The Oulu Back Study (OBS) is a subpopulation of the 1986 Northern Finland Birth Cohort (NFBC 1986) and it originally included 2,969 children. The OBS subjects received a postal questionnaire, and those who responded (N = 1,987) were invited to the physical examination. The participants (N = 874) were invited to lumbar MRI study. A total of 558 young adults (325 females and 233 males) underwent MRI that used a 1.5-T scanner at the mean age of 21. Each lumbar intervertebral disc was graded as normal (0), mildly (1), moderately (2), or severely (3) degenerated.
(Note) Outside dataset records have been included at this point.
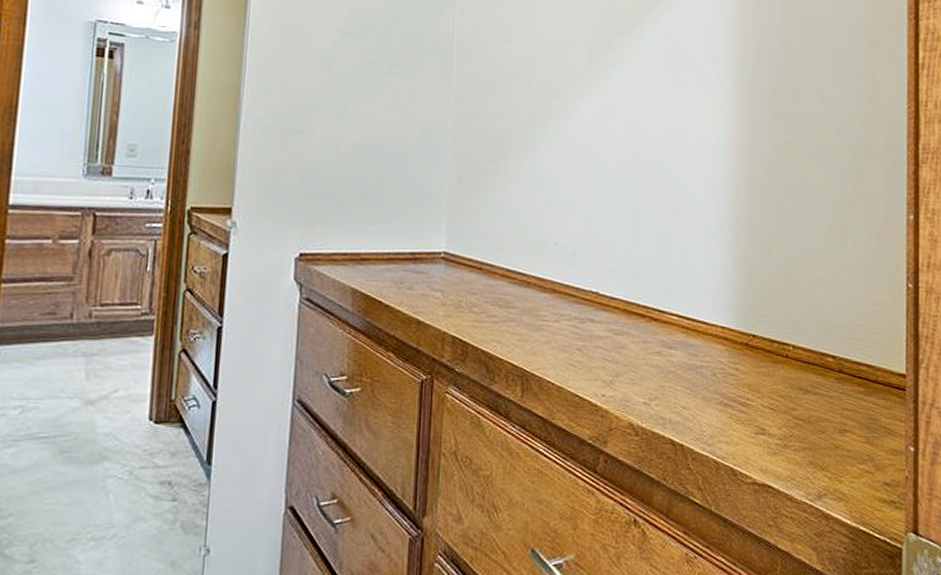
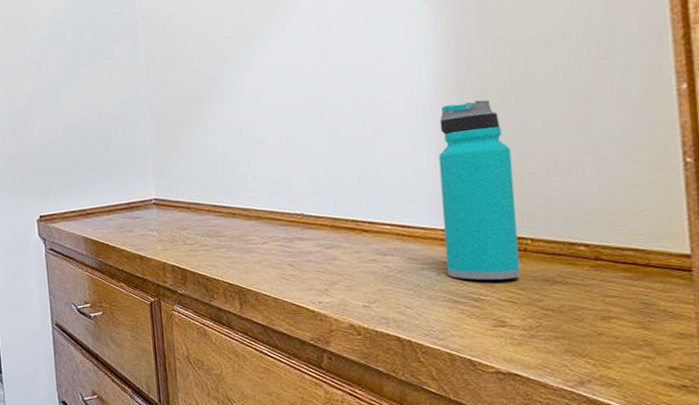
water bottle: none [722,198,784,385] -> present [438,99,520,281]

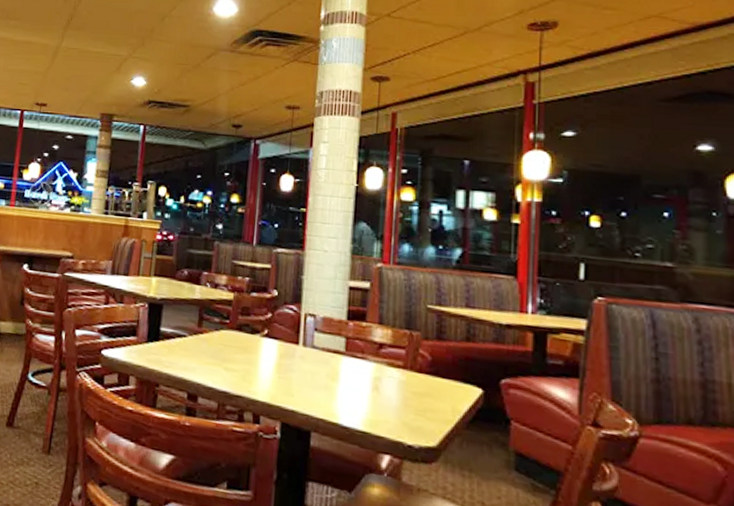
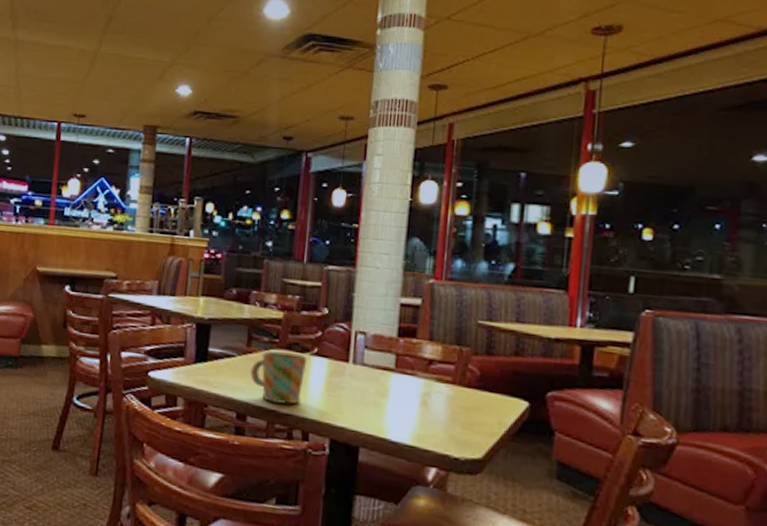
mug: none [201,332,258,386] -> present [250,351,308,405]

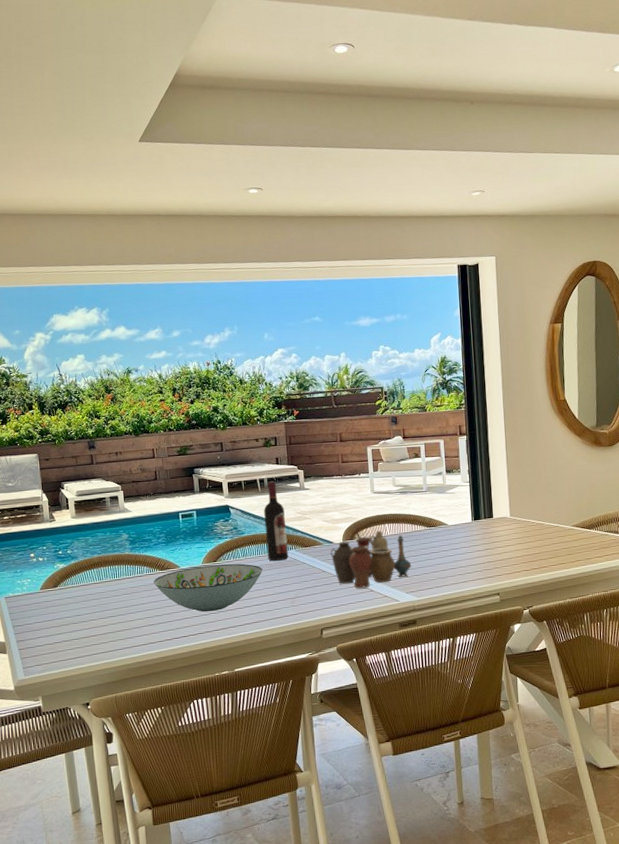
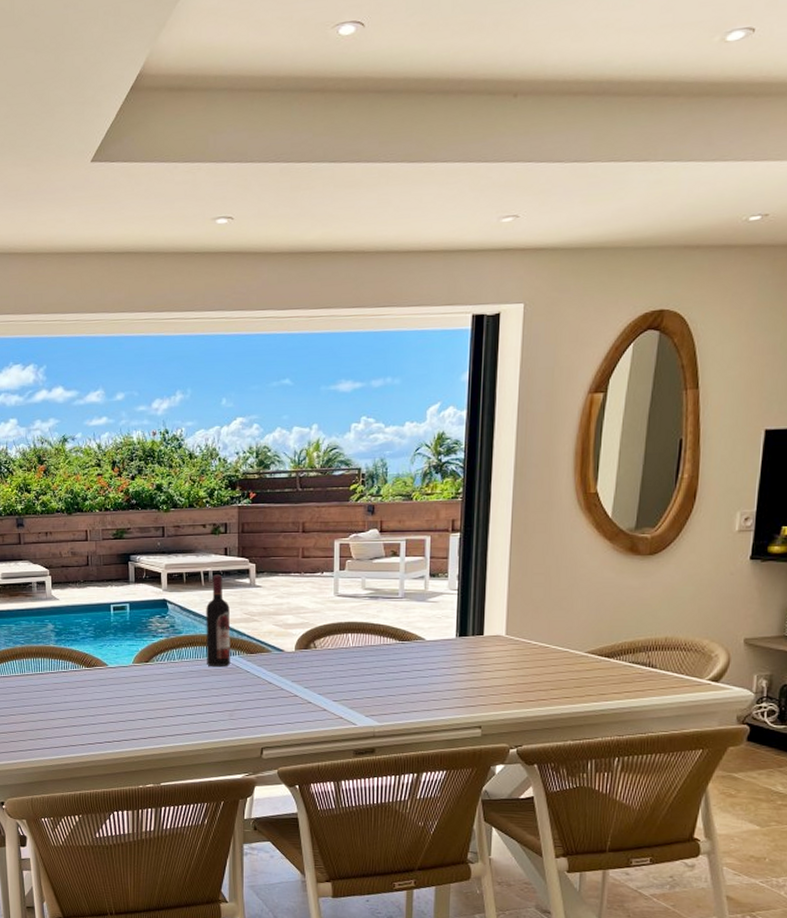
decorative bowl: present [154,563,263,612] -> none [79,665,199,718]
vase: present [330,530,412,588] -> none [279,640,376,706]

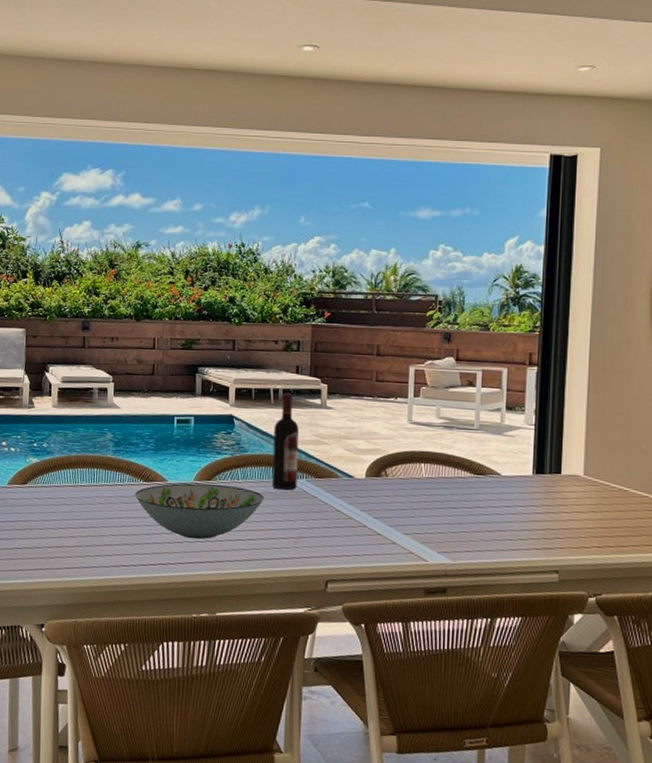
decorative bowl: none [79,665,199,718] -> present [135,483,264,540]

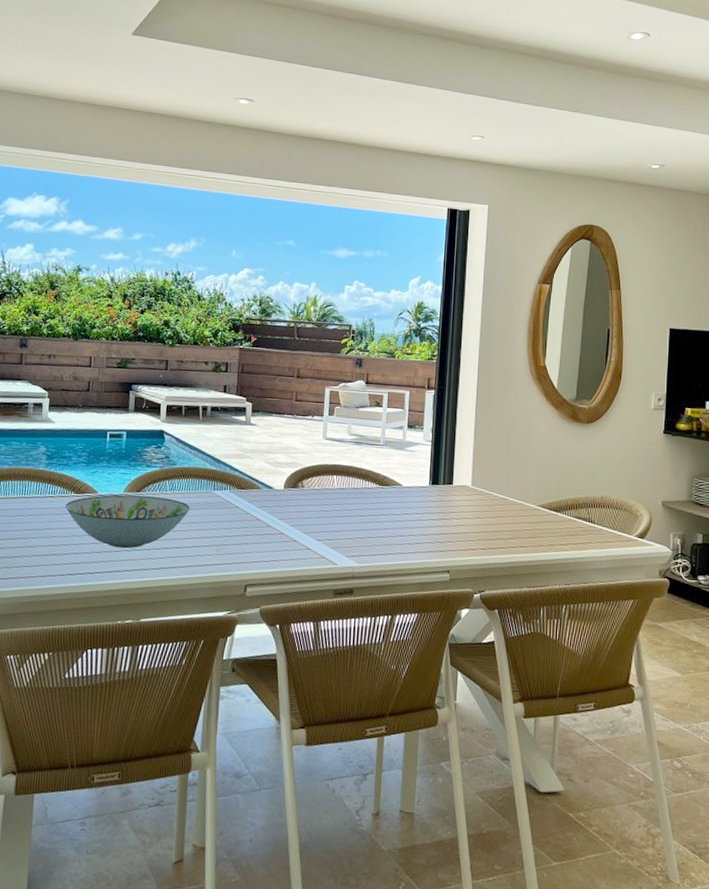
wine bottle: present [272,392,299,491] -> none [198,410,225,501]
We calculated a sum score of the lumbar DD, and analyzed the associations between environmental risk factors (smoking, physical activity and weight-related factors assessed at 16 and 19 years) and DD using ordinal logistic regression, the results being expressed as cumulative odds ratios (COR). All analyses were stratified by gender.
Of the 558 subjects, 256 (46%) had no DD, 117 (21%) had sum score of one, 93 (17%) sum score of two, and 92 (17%) sum score of three or higher. In the multivariate ordinal logistic regression model, BMI at 16 years (highest vs. lowest quartile) was associated with DD sum score among males (COR 2.35; 95% CI 1.19-4.65) but not among females (COR 1.29; 95% CI 0.72-2.32). Smoking of at least four pack-years was associated with DD among males, but not among females (COR 2.41; 95% CI 0.99-5.86 and 1.59; 95% 0.67-3.76, respectively). Self-reported physical activity was not associated with DD.
High BMI at 16 years was associated with lumbar DD at 21 years among young males but not among females. High pack-years of smoking showed a comparable association in males, while physical activity had no association with DD in either gender. These results suggest that environmental factors are associated with DD among young males.